2. conda install -c peterjc123 pytorch
3. pip install torchvision

Getting started

• The script example_projector.py implements a complete pipeline for data generation.

PyCuda not working?

• Try to add C compiler to path. Most likely the path is: “C:\Program Files (x86)\Microsoft Visual Studio 14.0\VC\bin\”.

Acknowledgments

CUDA Cubic B-Spline Interpolation (CI) used in the projector:
https://github.com/DannyRuijters/CubicInterpolationCUDA
D. Ruijters, B. M. ter Haar Romeny, and P. Suetens. Efficient GPU-Based Texture Interpolation using Uniform B-Splines. Journal of Graphics Tools, vol. 13, no. 4, pp. 61-69, 2008.

The projector is a heavily modified and ported version of the implementation in CONRAD:
https://github.com/akmaier/CONRAD
A. Maier, H. G. Hofmann, M. Berger, P. Fischer, C. Schwemmer, H. Wu, K. Müller, J. Hornegger, J. H. Choi, C. Riess, A. Keil, and R. Fahrig.

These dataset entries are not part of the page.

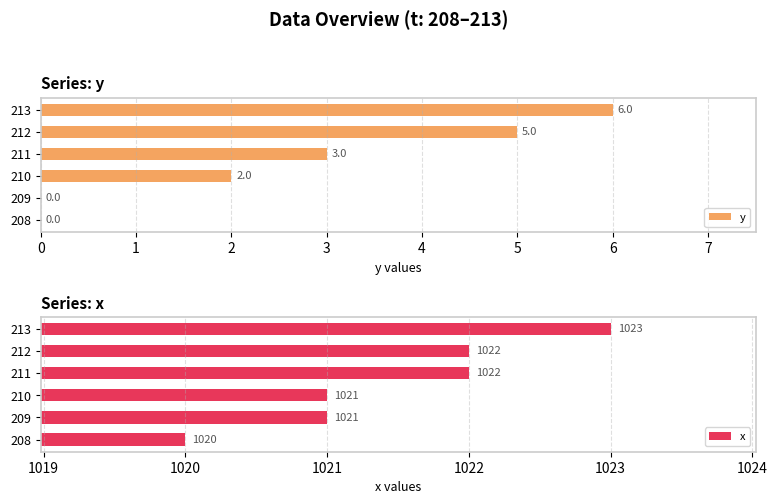

Which series has the widest spread of values?

y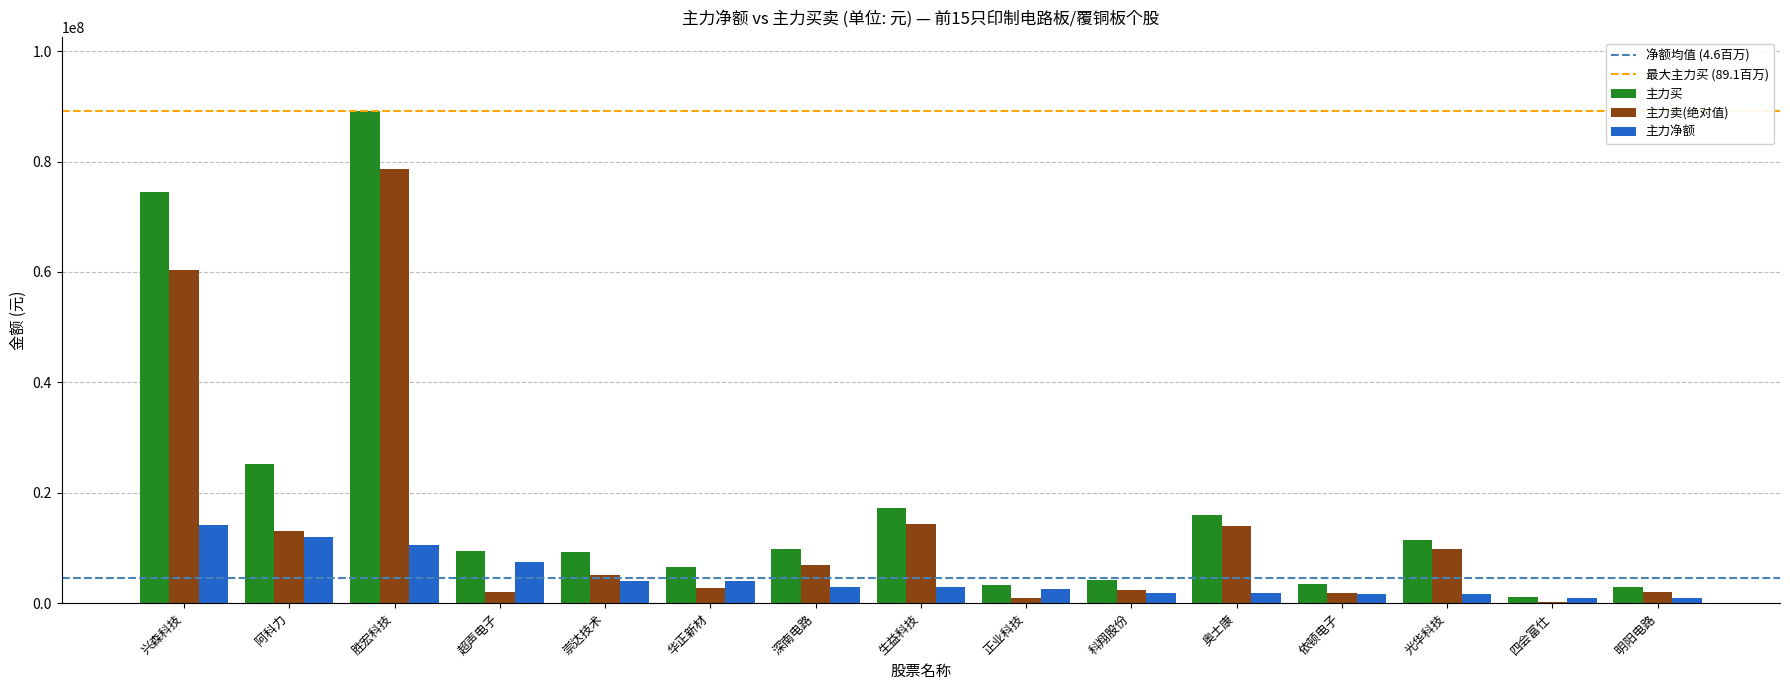

Which series has the largest range (max minus min)?

主力买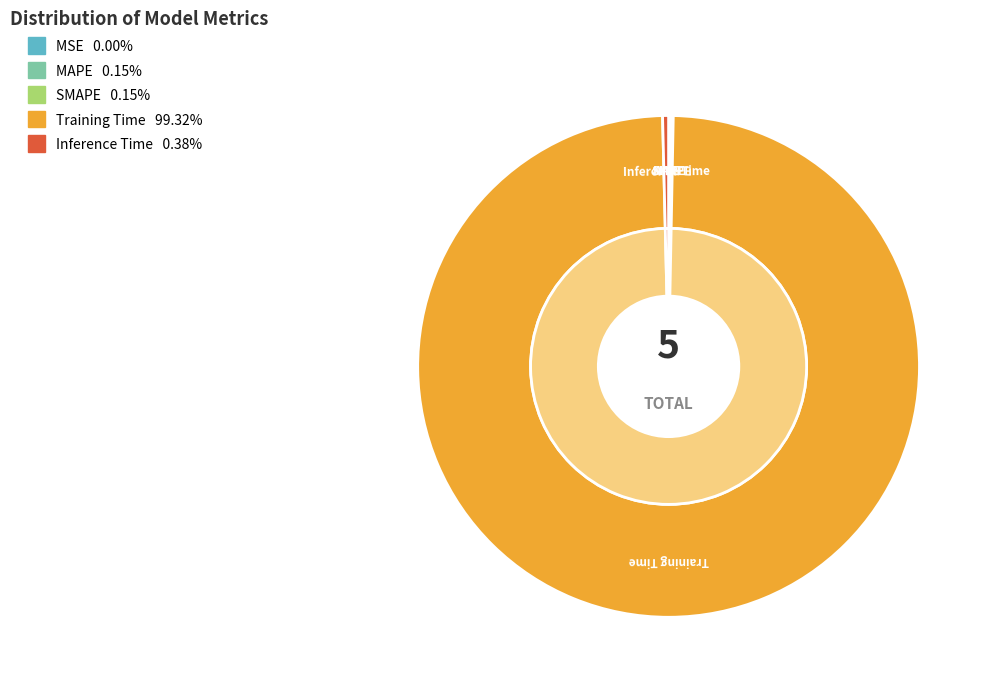

The MAPE slice represents 0% of the pie. True or false?

True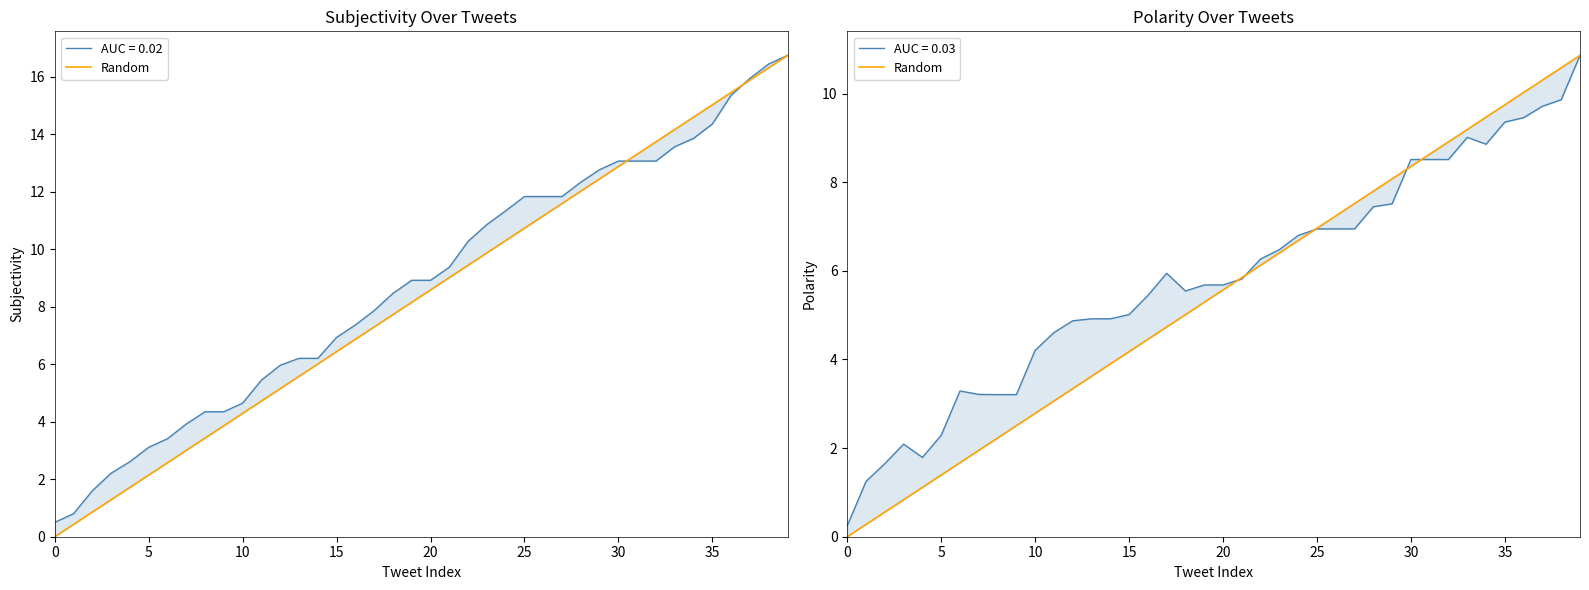

The value at 10 is 2.8. True or false?

True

CONRAD—A software framework for cone-beam imaging in radiology. Medical Physics 40(11):111914-1-8. 2013.

Spectra are taken from MCGPU:
A. Badal, A. Badano, Accelerating Monte Carlo simulations of photon transport in a voxelized geometry using a massively parallel graphics processing unit. Med Phys. 2009 Nov;36(11): 4878–80.

The segmentation pipeline is based on the Vnet architecture:
https://github.com/mattmacy/vnet.pytorch
F. Milletari, N. Navab, S-A. Ahmadi. V-Net: Fully Convolutional Neural Networks for Volumetric Medical Image Segmentation. arXiv:160604797. 2016.

We gratefully acknowledge the support of the NVIDIA Corporation with the donation of the GPUs used for this research.